Sharing the link in practice
The mechanics that actually matter to clients:
- Permanent URL. Not a download link that expires in 7 days. The link should still work in two years.
- Mobile compatible. Cesium runs on mobile browsers. The viewer should be responsive.
- No login required (or one-click login). Friction kills engagement. If the client has to create an account to view your survey, they won’t.
- Branded. Your colours, your logo, your domain. Cesium ion’s default viewer is unbranded — that’s fine for prototyping, not for billable deliverables.
- Bookmarkable views. Clients want to share a specific angle or location with colleagues. Camera state in the URL hash is a 30-line CesiumJS feature; most DIY viewers don’t bother.

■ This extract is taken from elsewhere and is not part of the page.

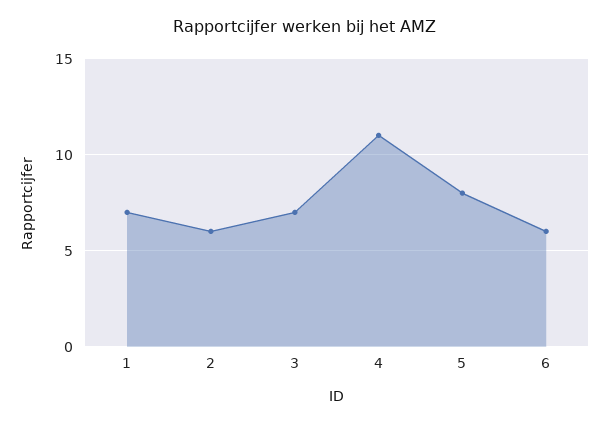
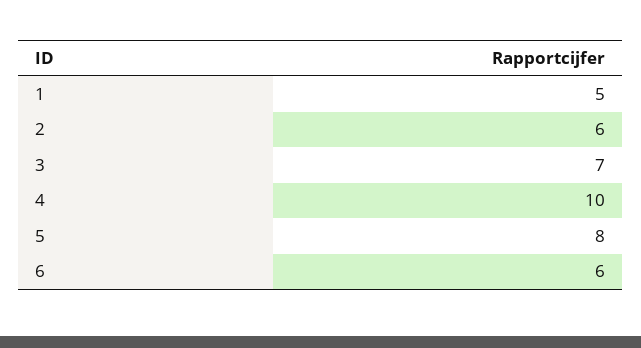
1: 7 -> 5
4: 11 -> 10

These aren’t technical 3D Tiles problems. They’re delivery experience problems. Solving them is what separates a working URL from a professional deliverable. Worth reading: how to deliver drone survey data.
Branded delivery via Swyvl
Swyvl is the managed alternative. Upload a 3D Tiles dataset (or the source — point cloud, photogrammetry mesh, GLB) and Swyvl handles the hosting, the CesiumJS viewer, CORS, HTTPS, range requests, and access control. You get a branded share link on your own subdomain that opens to your colours and logo, with no infrastructure to configure. Recipients get a permanent URL, no login required by default, with optional password protection if you need it.
The technology to share 3D Tiles is solved. The hard part is the surrounding work — hosting that doesn’t fall over, CORS that works, access control that’s reasonable, branding that looks professional, and a URL that doesn’t expire. If you only ship one tileset a year, self-host on S3. If you ship every week, the time you save not configuring CORS pays for a managed platform several times over.